Nov 23, 2011 (LBO) – Sri Lanka has to balance the needs of export and import substitution industries against bond markets, Treasury Secretary P B Jayasundera said two days after a step devaluation of the rupee announced in the budget. “We need to balance,” Jayasundera told members of the Institute of Chartered Accountants of Sri Lanka in Colombo Wednesday.
“Bond markets versus real economy is a balancing factor. Certain adjustments may happen. That is how economies are managed.”
He was responding to comments on central bank independence following the devaluation through a fiscal policy statement Monday afternoon which put forex markets out of action for the rest of the day.
Jayasundera is also a member of the rate setting monetary board of the Central Bank.
He insisted that central bank’s independence was not compromised.
“Exchange regime remains independent,” Jayasundera said. “Central Bank remains independent. And flexibility will remain. It may appreciate again.
“But exporters and the import substitution industries also needed direction by saying the government is for export oriented policy.”
In the past Sri Lanka’s high inflation and currency depreciation has been blamed on fiscal dominance of monetary policy.

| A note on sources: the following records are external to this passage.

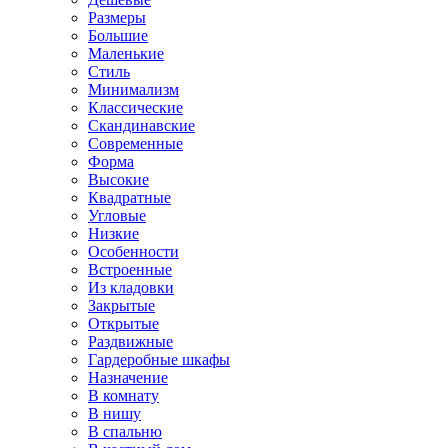
Размеры
Большие
Маленькие
Стиль
Минимализм
Классические
Скандинавские
Современные
Форма
Высокие
Квадратные
Угловые
Низкие
Особенности
Встроенные
Из кладовки
Закрытые
Открытые
Раздвижные
Гардеробные шкафы
Назначение
В комнату
В нишу
В спальню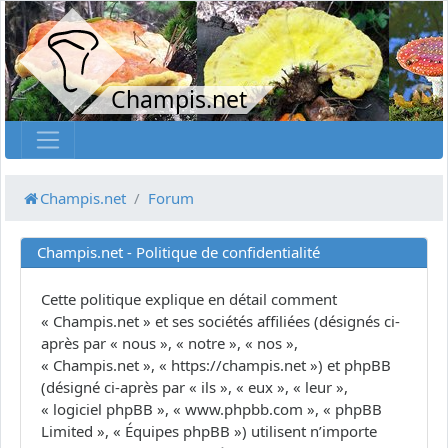
Champis.net
Champis.net
Forum
Champis.net - Politique de confidentialité
Cette politique explique en détail comment
« Champis.net » et ses sociétés affiliées (désignés ci-
après par « nous », « notre », « nos »,
« Champis.net », « https://champis.net ») et phpBB
(désigné ci-après par « ils », « eux », « leur »,
« logiciel phpBB », « www.phpbb.com », « phpBB
Limited », « Équipes phpBB ») utilisent n’importe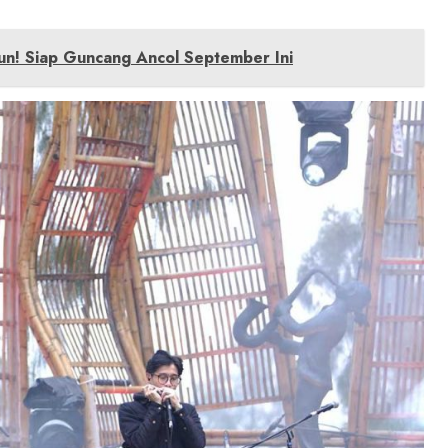
un! Siap Guncang Ancol September Ini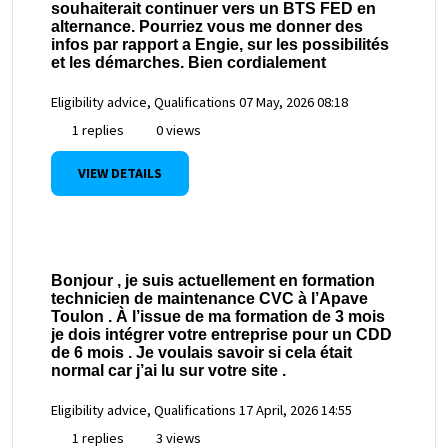
souhaiterait continuer vers un BTS FED en
alternance. Pourriez vous me donner des
infos par rapport a Engie, sur les possibilités
et les démarches. Bien cordialement
Eligibility advice, Qualifications
07 May, 2026 08:18
1 replies
0 views
VIEW DETAILS
Bonjour , je suis actuellement en formation
technicien de maintenance CVC à l’Apave
Toulon . À l’issue de ma formation de 3 mois
je dois intégrer votre entreprise pour un CDD
de 6 mois . Je voulais savoir si cela était
normal car j’ai lu sur votre site .
Eligibility advice, Qualifications
17 April, 2026 14:55
1 replies
3 views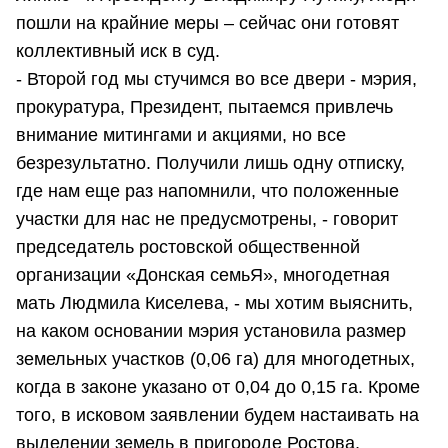
пошли на крайние меры – сейчас они готовят
коллективный иск в суд.
- Второй год мы стучимся во все двери - мэрия,
прокуратура, Президент, пытаемся привлечь
внимание митингами и акциями, но все
безрезультатно. Получили лишь одну отписку,
где нам еще раз напомнили, что положенные
участки для нас не предусмотрены, - говорит
председатель ростовской общественной
организации «Донская семьЯ», многодетная
мать Людмила Киселева, - мы хотим выяснить,
на каком основании мэрия установила размер
земельных участков (0,06 га) для многодетных,
когда в законе указано от 0,04 до 0,15 га. Кроме
того, в исковом заявлении будем настаивать на
выделении земель в пригороде Ростова,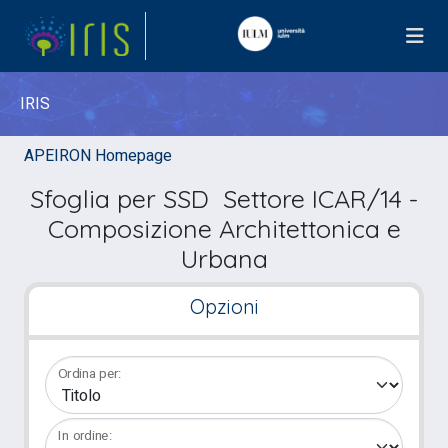
IRIS
APEIRON Homepage
Sfoglia per SSD Settore ICAR/14 -
Composizione Architettonica e
Urbana
Opzioni
Ordina per:
In ordine: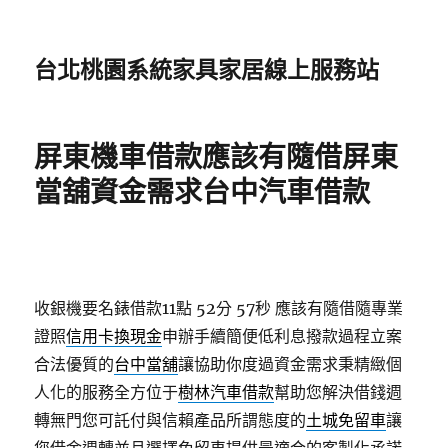
台北桃園系統家具家居線上服務站
屏東機車借款應該有隨借屏東
當舖資金需求台中汽車借款
收銀機要名錶借款11點 52分 57秒
應該有隨借隨專業
證照
信用卡換現金
申辦手續簡便低利息撥款過程立案
合法優質的
台中當舖
讓協助你度過資金需求秉精緻個
人化的服務全方位于
樹林汽車借款
幫助您解決借錢週
轉無門您可託付與信賴產品所謂態度的
土城免留車
讓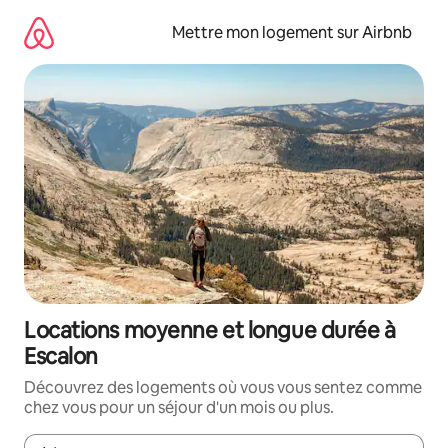
Aller
directement
Mettre mon logement sur Airbnb
au
contenu
Locations moyenne et longue durée à
Escalon
Découvrez des logements où vous vous sentez comme
chez vous pour un séjour d'un mois ou plus.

Jayasundera said India’s currency has depreciated and its finance ministry has made a statement in the media saying there is further pressure.

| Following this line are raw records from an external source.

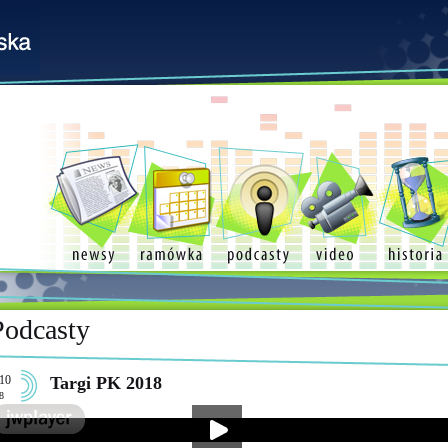
Podcasty
10
Targi PK 2018
8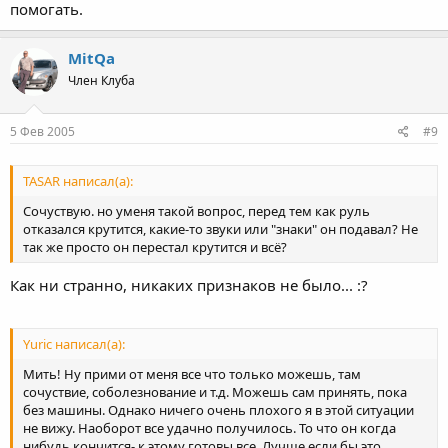
помогать.
MitQa
Член Клуба
5 Фев 2005
#9
TASAR написал(а):
Сочуствую. но уменя такой вопрос, перед тем как руль
отказался крутится, какие-то звуки или "знаки" он подавал? Не
так же просто он перестал крутится и всё?
Как ни странно, никаких признаков не было... :?
Yuric написал(а):
Мить! Ну прими от меня все что только можешь, там
сочуствие, соболезнование и т.д. Можешь сам принять, пока
без машины. Однако ничего очень плохого я в этой ситуации
не вижу. Наоборот все удачно получилось. То что он когда
нибудь кончится- к этому готовы все. Лучше если бы это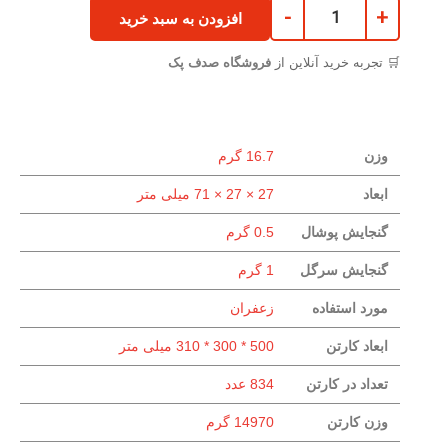
-
+
افزودن به سبد خرید
🛒 تجربه خرید آنلاین از
فروشگاه صدف پک
وزن
16.7 گرم
ابعاد
27 × 27 × 71 میلی متر
گنجایش پوشال
0.5 گرم
گنجایش سرگل
1 گرم
مورد استفاده
زعفران
ابعاد کارتن
500 * 300 * 310 میلی متر
تعداد در کارتن
834 عدد
وزن کارتن
14970 گرم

“When all the whole world recognizes there is some degree of overvaluation, not because of the fault of the central bank or the fault of the government, but because of the reserve inflows that have taken place through various mechanisms in the past to stabilize the economy, (the) country needs to look at the global environment,” Jayasundera said.
He said the budget has set the direction for the county and he was confident that growth and inflation objectives which has been “credibly established” over the last two years will not be compromised.